▶ _Opdrachten_:
(a) Beantwoord deze vragen over de leestekst:
(i) Van welke organisatie krijgt de moeder hulpverlening?
(ii) Wat verzoeken de ouders als de uithuisplaatsing toch wordt verlengd?
(iii) Waaraan heeft [voornaam minderjarige03] volgens de pleegouders behoefte?
(b) Geef uit de records ongewijzigd de regels terug vanaf de regel met "smooth brown basket at upper center is higher" tot en met de regel met "Incorrect, brown woven basket at center's".

De ouders werken mee aan de geboden hulpverlening. Ze hebben een goede samenwerkingsrelatie met In Verbinding van Enver en de moeder krijgt hulpverlening van Antes. Ook is er een aanvraag vanuit de Wet Maatschappelijke Ondersteuning gedaan, is er hulp gevraagd van Enver en een aanvraag voor systeemtherapie. De ouders verdienen een kans om aan te tonen dat zij meewerken aan de ingezette hulpverlening en dat zij hiervan hebben geprofiteerd. De kinderen hebben door de jaren heen veel meegemaakt op hun verschillende verblijfplaatsen en trauma’s opgelopen. Het is belangrijk dat zij hier hulp voor krijgen, maar de GI doet onvoldoende om dit te starten. De ouders zijn bereid om de hulp met Yulius te laten starten door het voorbehoud uit de formulieren te halen. Er is geen goede samenwerking met de GI. De GI noemt dingen die niet waar zijn en verdraait de feiten. De kinderen lijden daaronder. De ouders willen graag dat de kinderen terug naar huis komen met de nodige begeleiding. Mocht de uithuisplaatsing toch worden verlengd, dan verzoeken de ouders een netwerkplaatsing. De ouders vinden het namelijk belangrijk dat de kinderen neutraal worden opgevoed met hun normen en waarden. Daarnaast zijn de kinderen al te lang uit elkaar geweest.

De pleegouders van [voornaam minderjarige03] hebben aangegeven dat het goed gaat met [voornaam minderjarige03] . Zij merken wel dat [voornaam minderjarige03] behoefte heeft aan duidelijkheid rondom zijn toekomstperspectief. De pleegouders willen betrokken blijven bij [voornaam minderjarige03] als dat nodig is.

[Records met vragen over scènes]
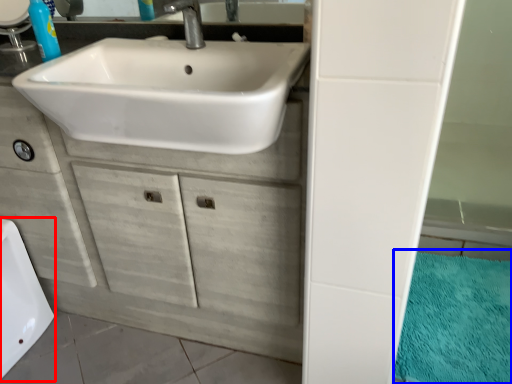
Question: Which object appears farthest to the camera in this image, bath (highlighted by a red box) or bath mat (highlighted by a blue box)?

Choices:
 (A) bath
 (B) bath mat

Answer: (A)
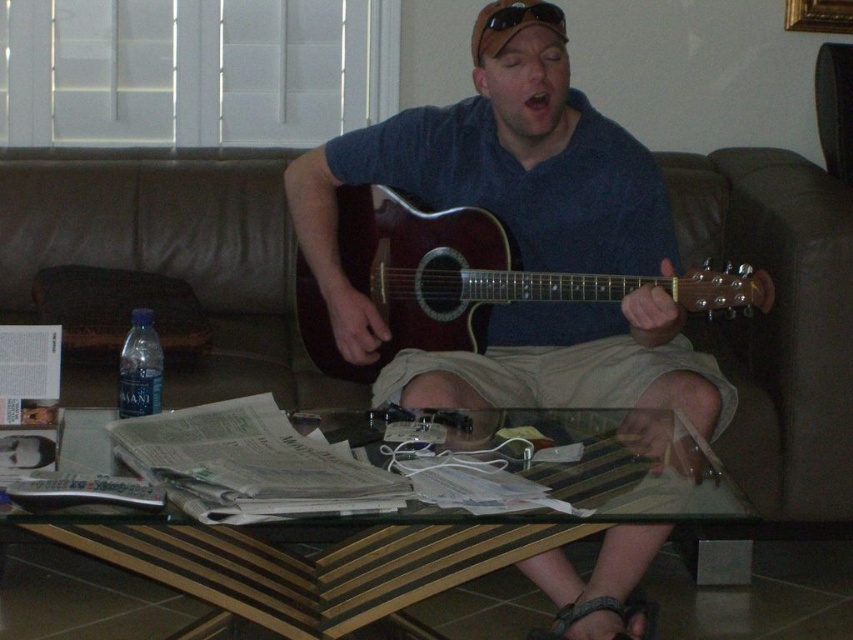
You are a delivery person standing at the entrance of the room. You need to place a package on the brown leather couch at center. Is the distance between you and the couch sufficient to walk directly to it without needing to navigate around any furniture?

The distance between you and the brown leather couch at center is 7.16 feet, which is sufficient to walk directly to it without needing to navigate around any furniture.

You are a guest in the living room and want to sit down on the leather at lower center. Is the brown leather couch at center blocking your path to it?

The leather at lower center is behind the brown leather couch at center, so the couch is blocking your path to it.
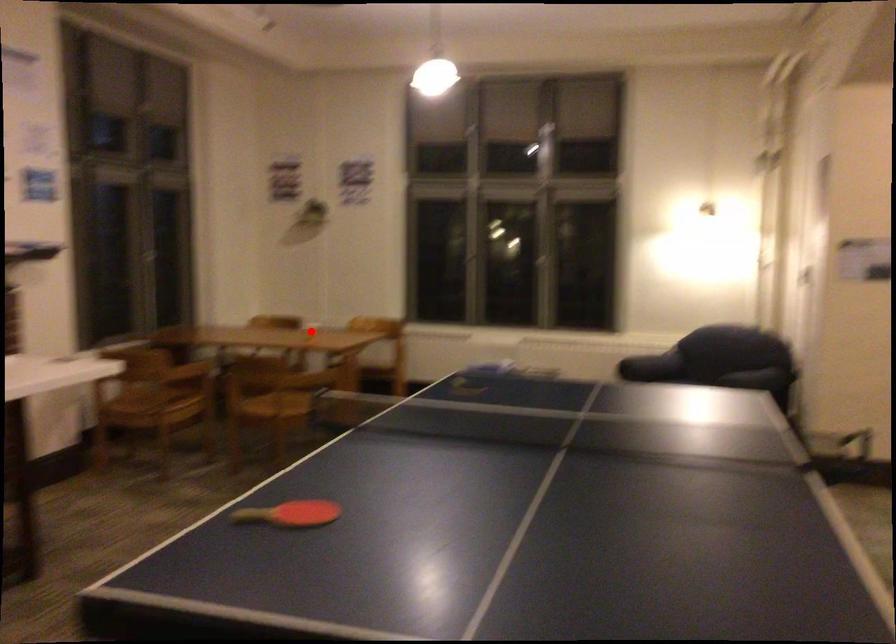
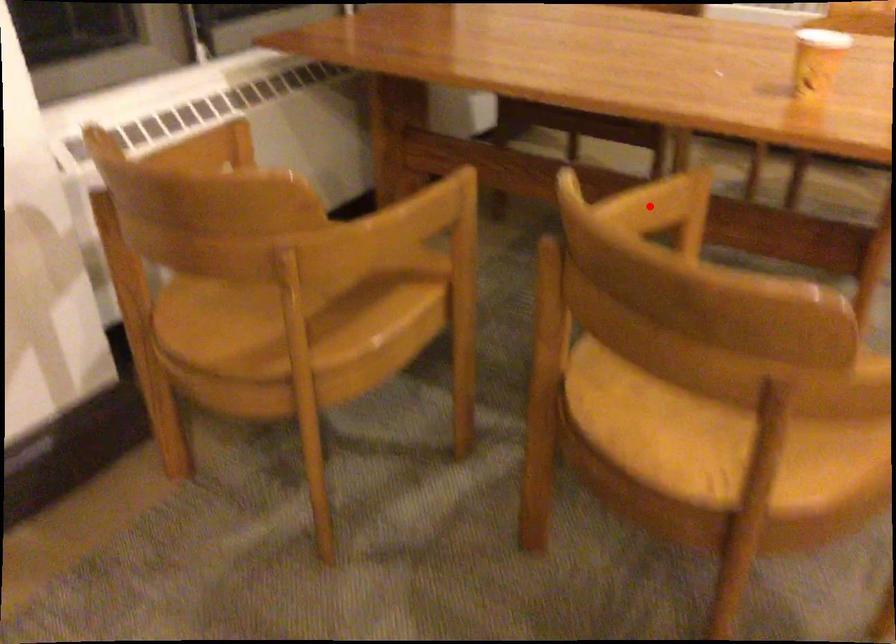
I am providing you with two images of the same scene from different viewpoints. A red point is marked on the first image and another point is marked on the second image. Is the marked point in image1 the same physical position as the marked point in image2?

No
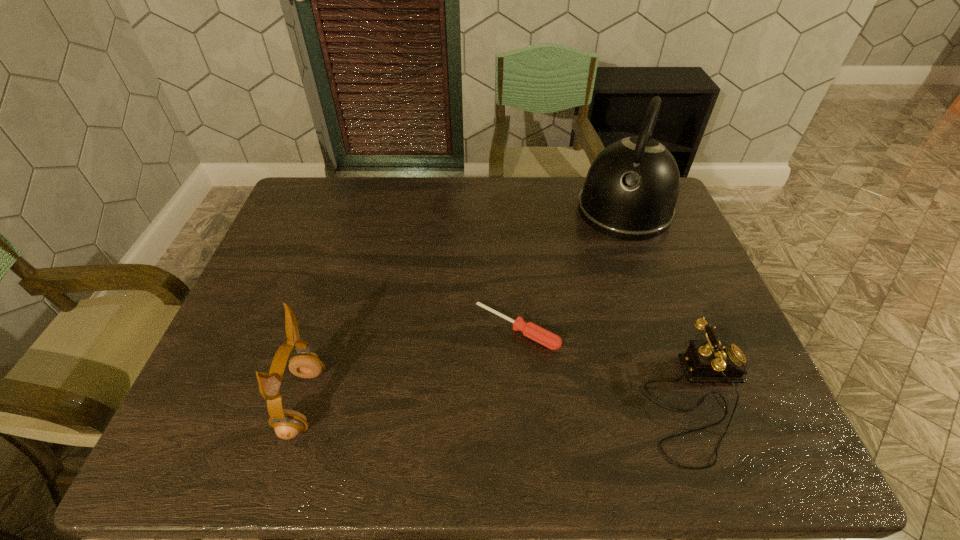
The image size is (960, 540). What are the coordinates of `free point between the screwdriver and the second tallest object` in the screenshot? It's located at coord(410,365).

The image size is (960, 540). Find the location of `empty space between the leftmost object and the telephone`. empty space between the leftmost object and the telephone is located at coordinates (501, 402).

Locate an element on the screen. This screenshot has width=960, height=540. free area in between the earphone and the farthest object is located at coordinates (464, 306).

Where is `empty space between the leftmost object and the tallest object`? The width and height of the screenshot is (960, 540). empty space between the leftmost object and the tallest object is located at coordinates (464, 306).

This screenshot has height=540, width=960. I want to click on free space between the third shortest object and the shortest object, so click(410, 365).

At what (x,y) coordinates should I click in order to perform the action: click on vacant space that is in between the screwdriver and the telephone. Please return your answer as a coordinate pair (x, y). Looking at the image, I should click on (608, 365).

Locate an element on the screen. Image resolution: width=960 pixels, height=540 pixels. free space between the shortest object and the second shortest object is located at coordinates (608, 365).

Point out which object is positioned as the third nearest to the second object from left to right. Please provide its 2D coordinates. Your answer should be formatted as a tuple, i.e. [(x, y)], where the tuple contains the x and y coordinates of a point satisfying the conditions above.

[(287, 424)]

Locate which object is the third closest to the shortest object. Please provide its 2D coordinates. Your answer should be formatted as a tuple, i.e. [(x, y)], where the tuple contains the x and y coordinates of a point satisfying the conditions above.

[(287, 424)]

I want to click on free spot that satisfies the following two spatial constraints: 1. on the front side of the second shortest object; 2. on the dial of the screwdriver, so click(522, 402).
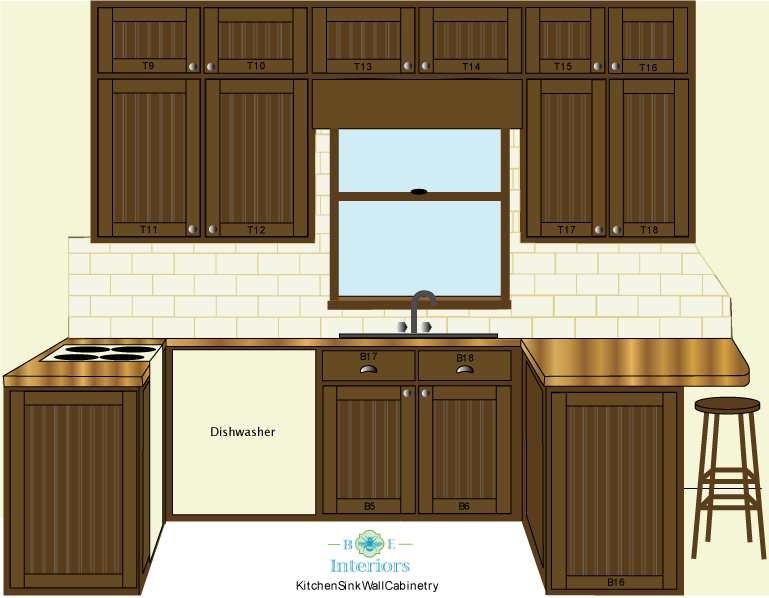
This screenshot has height=598, width=769. I want to click on stove, so click(x=142, y=356).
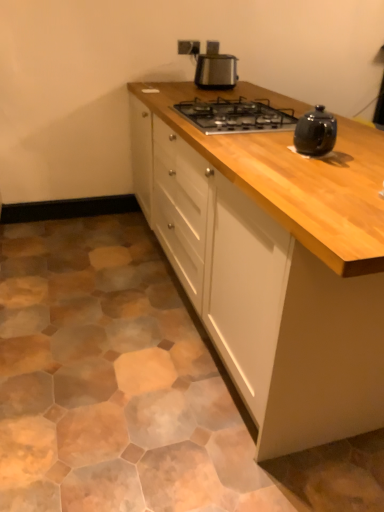
What are the coordinates of `space that is in front of satin metallic toaster at upper center` in the screenshot? It's located at (222, 90).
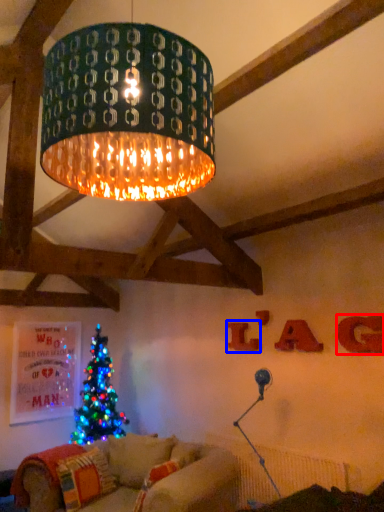
Question: Which object is further to the camera taking this photo, letter (highlighted by a red box) or letter (highlighted by a blue box)?

Choices:
 (A) letter
 (B) letter

Answer: (B)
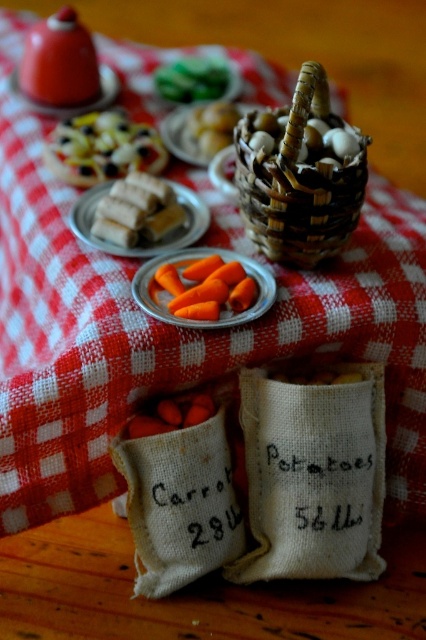
Does smooth brown basket at upper center have a smaller size compared to orange matte carrot at center?

Incorrect, smooth brown basket at upper center is not smaller in size than orange matte carrot at center.

Which is above, smooth brown basket at upper center or orange matte carrot at center?

smooth brown basket at upper center is higher up.

Is point (314, 157) more distant than point (244, 300)?

That is True.

The width and height of the screenshot is (426, 640). I want to click on smooth brown basket at upper center, so click(328, 141).

Is brown woven basket at center to the left of orange matte carrot at center from the viewer's perspective?

Incorrect, brown woven basket at center is not on the left side of orange matte carrot at center.

Is brown woven basket at center shorter than orange matte carrot at center?

Incorrect, brown woven basket at center's height does not fall short of orange matte carrot at center's.

Find the location of a particular element. This screenshot has width=426, height=640. brown woven basket at center is located at coordinates (301, 173).

Does smooth white cheese at center have a lesser height compared to orange matte carrot at center?

Incorrect, smooth white cheese at center's height does not fall short of orange matte carrot at center's.

I want to click on smooth white cheese at center, so click(x=213, y=125).

This screenshot has height=640, width=426. I want to click on smooth white cheese at center, so click(213, 125).

At what (x,y) coordinates should I click in order to perform the action: click on smooth white cheese at center. Please return your answer as a coordinate pair (x, y). Looking at the image, I should click on (213, 125).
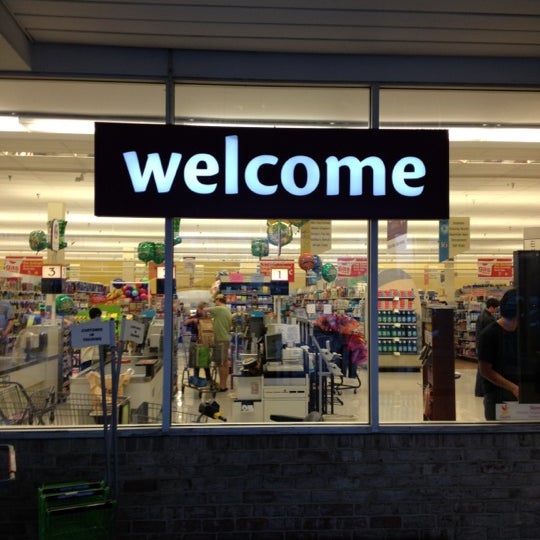
You are a GUI agent. You are given a task and a screenshot of the screen. Output one action in this format:
    pyautogui.click(x=<x>, y=<y>)
    Task: Click on the lights
    This screenshot has height=540, width=540.
    Given the screenshot: What is the action you would take?
    pyautogui.click(x=220, y=228), pyautogui.click(x=219, y=242), pyautogui.click(x=218, y=256), pyautogui.click(x=94, y=225), pyautogui.click(x=105, y=241), pyautogui.click(x=110, y=258), pyautogui.click(x=357, y=244), pyautogui.click(x=351, y=255), pyautogui.click(x=347, y=236), pyautogui.click(x=347, y=222)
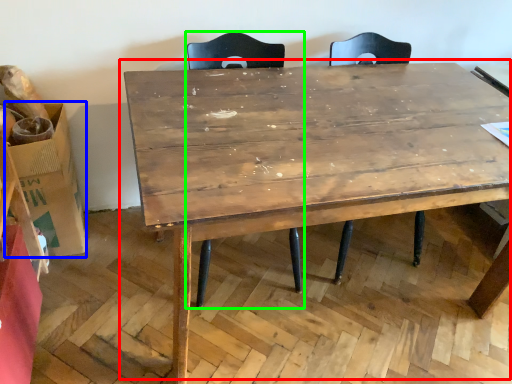
Question: Which is nearer to the table (highlighted by a red box)? cardboard box (highlighted by a blue box) or swivel chair (highlighted by a green box).

Choices:
 (A) cardboard box
 (B) swivel chair

Answer: (B)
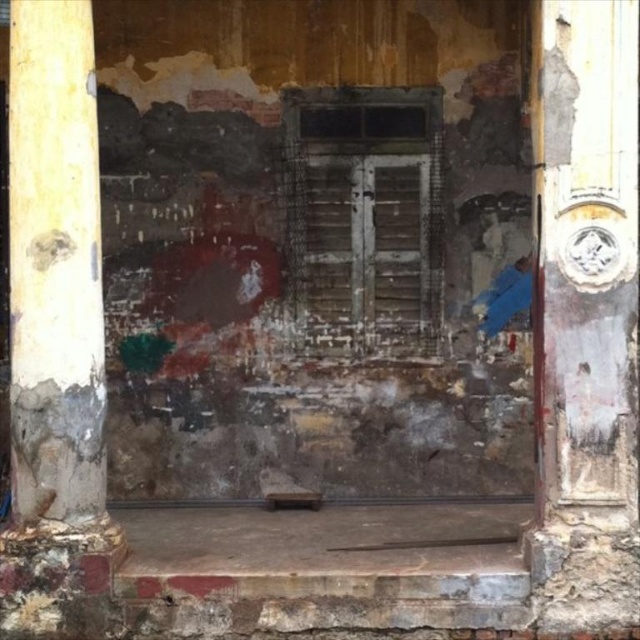
Does rusty metal door at right lie behind weathered wood pillar at left?

Yes, it is behind weathered wood pillar at left.

Is rusty metal door at right above weathered wood pillar at left?

Yes.

I want to click on rusty metal door at right, so click(x=584, y=314).

You are a GUI agent. You are given a task and a screenshot of the screen. Output one action in this format:
    pyautogui.click(x=<x>, y=<y>)
    Task: Click on the rusty metal door at right
    The width and height of the screenshot is (640, 640).
    Given the screenshot: What is the action you would take?
    pyautogui.click(x=584, y=314)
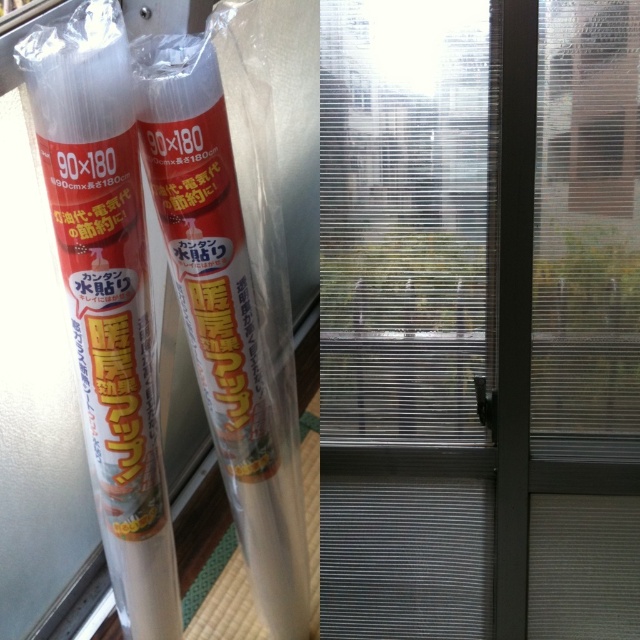
Question: Where is transparent frosted glass door at center located in relation to transparent plastic tube at center in the image?

Choices:
 (A) right
 (B) left

Answer: (A)

Question: Which point is farther from the camera taking this photo?

Choices:
 (A) (70, 305)
 (B) (339, 396)

Answer: (B)

Question: Among these points, which one is nearest to the camera?

Choices:
 (A) (122, 356)
 (B) (358, 401)
 (C) (170, 227)

Answer: (A)

Question: Estimate the real-world distances between objects in this image. Which object is closer to the transparent frosted glass door at center?

Choices:
 (A) transparent plastic tube at left
 (B) transparent plastic tube at center

Answer: (B)

Question: Is transparent frosted glass door at center thinner than transparent plastic tube at left?

Choices:
 (A) no
 (B) yes

Answer: (A)

Question: Is transparent plastic tube at center thinner than transparent plastic tube at left?

Choices:
 (A) yes
 (B) no

Answer: (B)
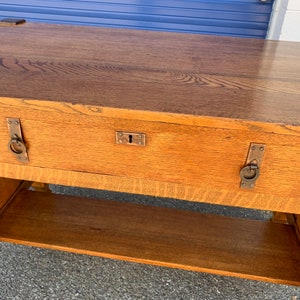
Where is `kinda gold handels`? kinda gold handels is located at coordinates (10, 142), (256, 157).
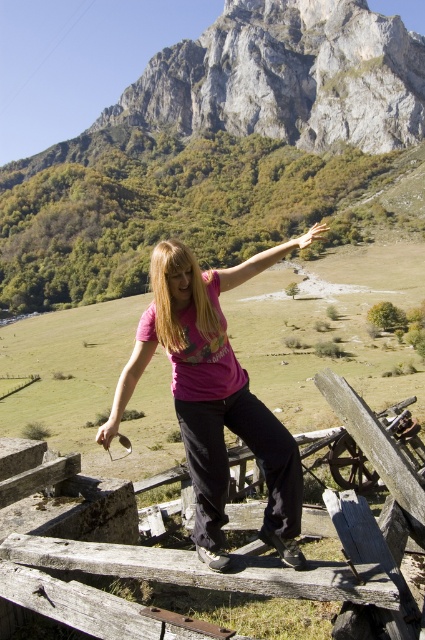
Is weathered wood fence at center to the left of pink matte shirt at center from the viewer's perspective?

No, weathered wood fence at center is not to the left of pink matte shirt at center.

What do you see at coordinates (212, 577) in the screenshot? I see `weathered wood fence at center` at bounding box center [212, 577].

Identify the location of weathered wood fence at center. (x=212, y=577).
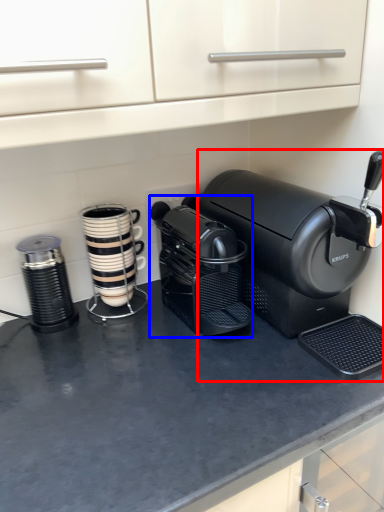
Question: Which object appears closest to the camera in this image, coffee maker (highlighted by a red box) or coffee maker (highlighted by a blue box)?

Choices:
 (A) coffee maker
 (B) coffee maker

Answer: (A)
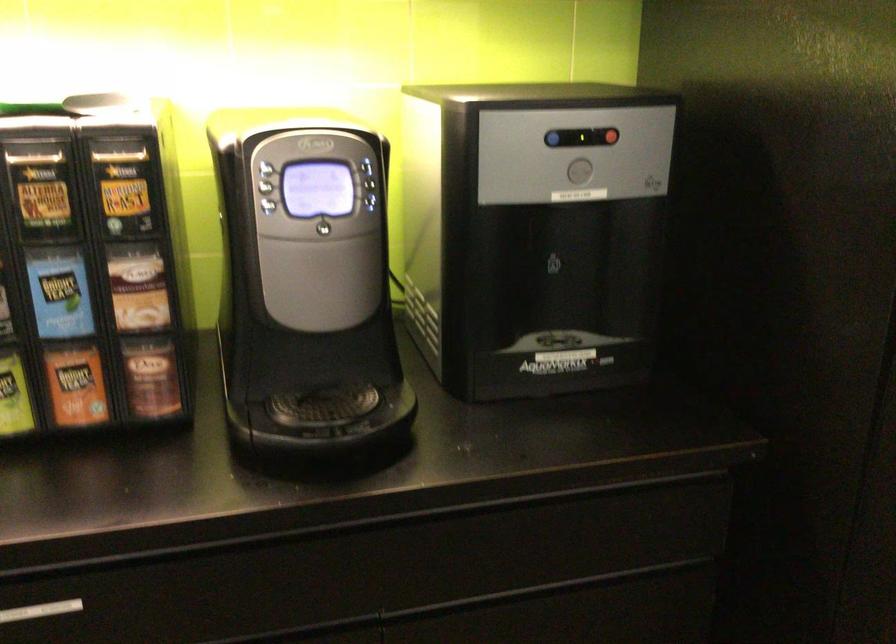
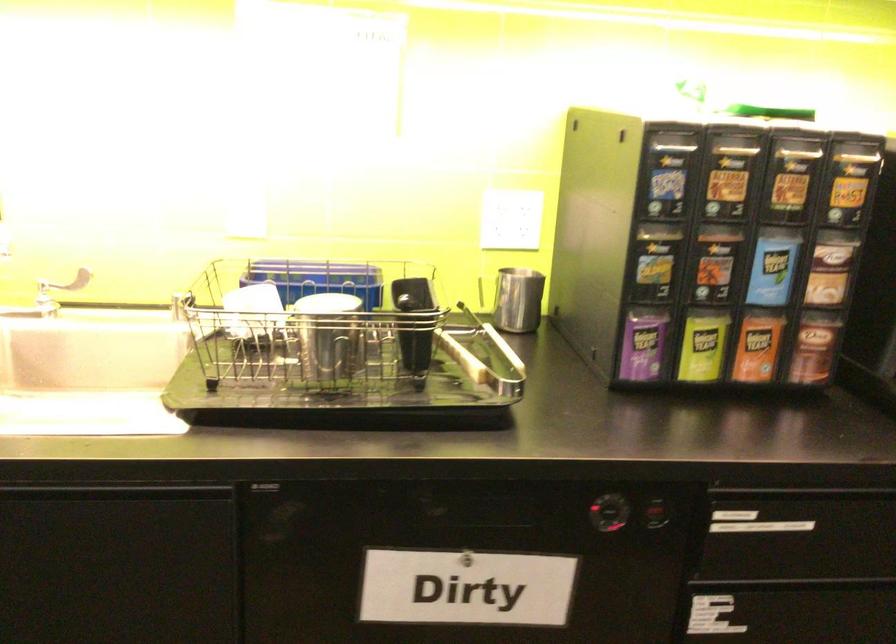
Question: The camera is either moving clockwise (left) or counter-clockwise (right) around the object. The first image is from the beginning of the video and the second image is from the end. Is the camera moving left or right when shooting the video?

Choices:
 (A) Left
 (B) Right

Answer: (B)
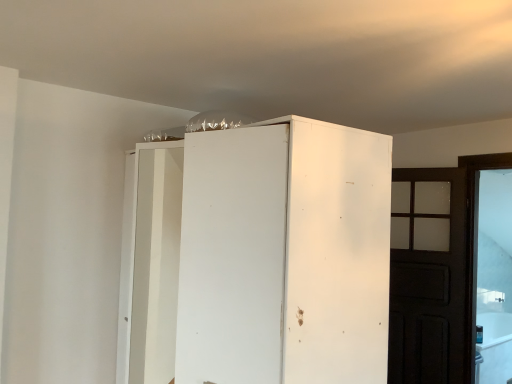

▶ _Antwoorden_:
(a)
(i) Van Antes.
(ii) Een netwerkplaatsing.
(iii) Aan duidelijkheid rondom zijn toekomstperspectief.

(b)
smooth brown basket at upper center is higher up.

Is point (314, 157) more distant than point (244, 300)?

That is True.

The width and height of the screenshot is (426, 640). I want to click on smooth brown basket at upper center, so click(328, 141).

Is brown woven basket at center to the left of orange matte carrot at center from the viewer's perspective?

Incorrect, brown woven basket at center is not on the left side of orange matte carrot at center.

Is brown woven basket at center shorter than orange matte carrot at center?

Incorrect, brown woven basket at center's height does not fall short of orange matte carrot at center's.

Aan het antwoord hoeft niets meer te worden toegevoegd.